(Stored data entries)
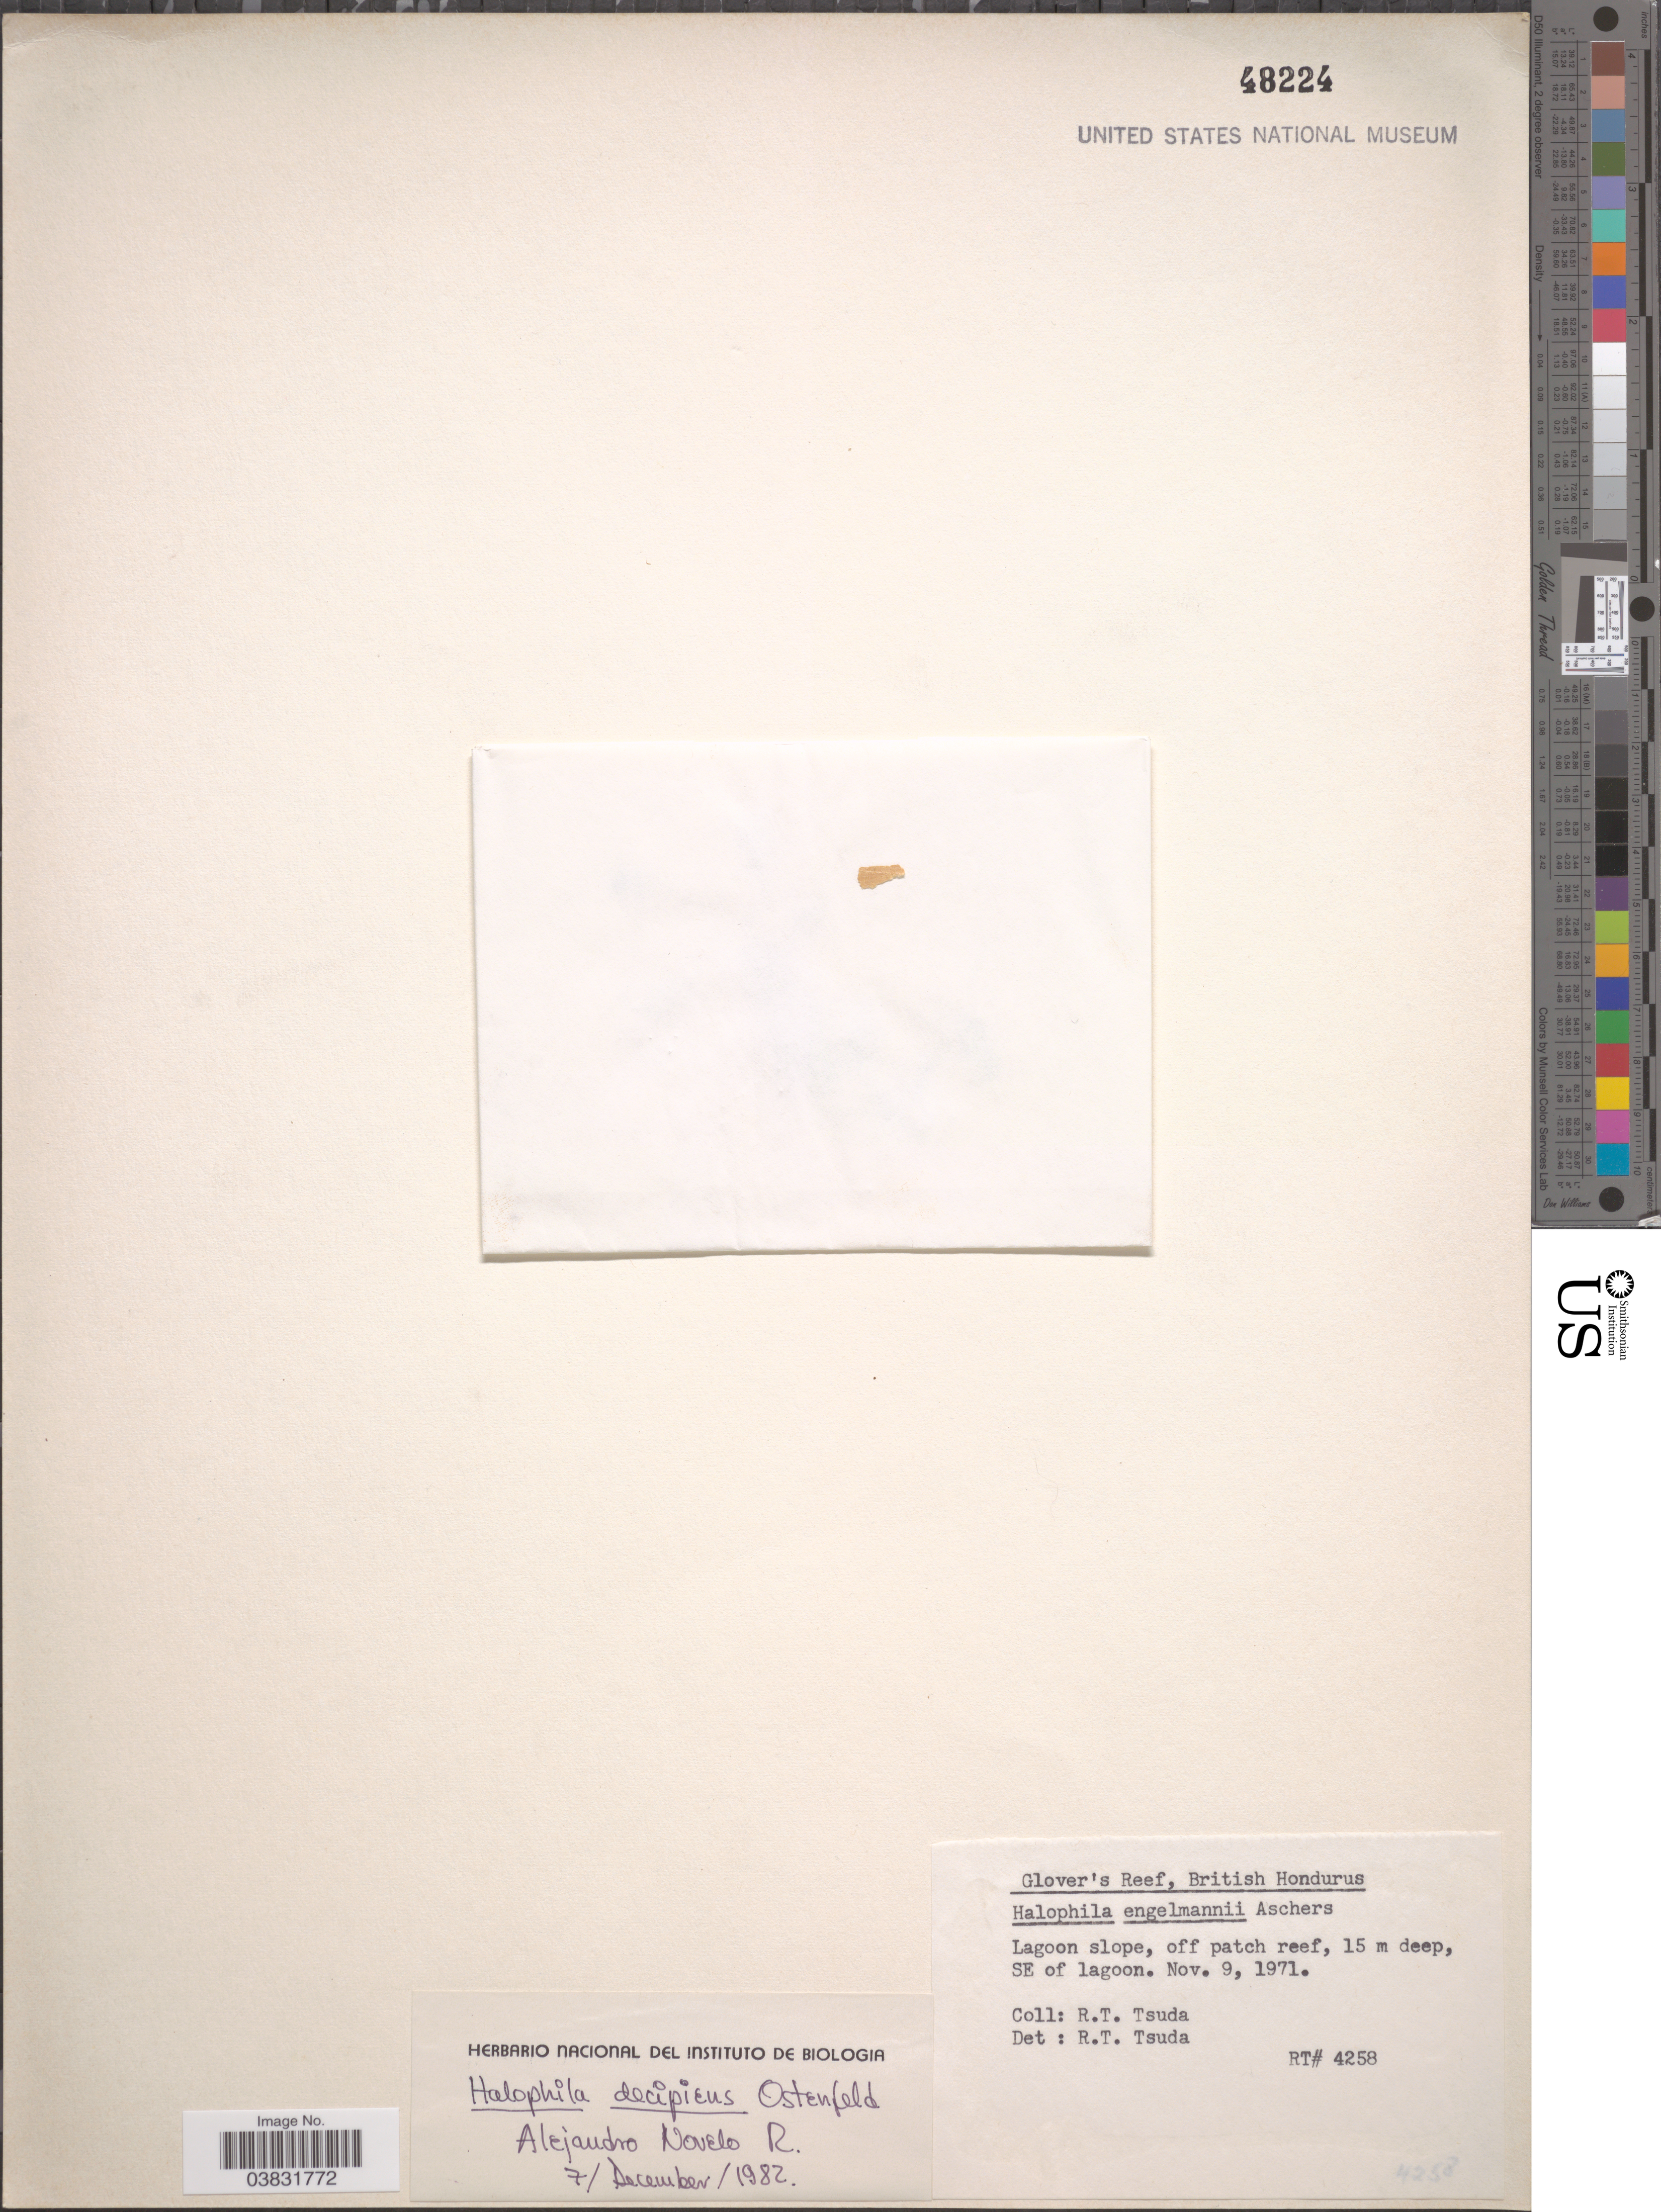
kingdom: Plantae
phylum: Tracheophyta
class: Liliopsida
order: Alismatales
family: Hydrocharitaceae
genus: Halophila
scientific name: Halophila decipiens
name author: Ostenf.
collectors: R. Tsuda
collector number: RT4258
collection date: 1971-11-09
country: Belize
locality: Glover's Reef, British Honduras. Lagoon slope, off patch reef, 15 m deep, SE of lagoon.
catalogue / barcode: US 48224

__TASK OBJECTIVE__
Revise the records above so that "locality" becomes "site" and nothing else changes. Please omit the pictures from your answer.

__ANSWER FOR THIS EXERCISE__
kingdom: Plantae
phylum: Tracheophyta
class: Liliopsida
order: Alismatales
family: Hydrocharitaceae
genus: Halophila
scientific name: Halophila decipiens
name author: Ostenf.
collectors: R. Tsuda
collector number: RT4258
collection date: 1971-11-09
country: Belize
site: Glover's Reef, British Honduras. Lagoon slope, off patch reef, 15 m deep, SE of lagoon.
catalogue / barcode: US 48224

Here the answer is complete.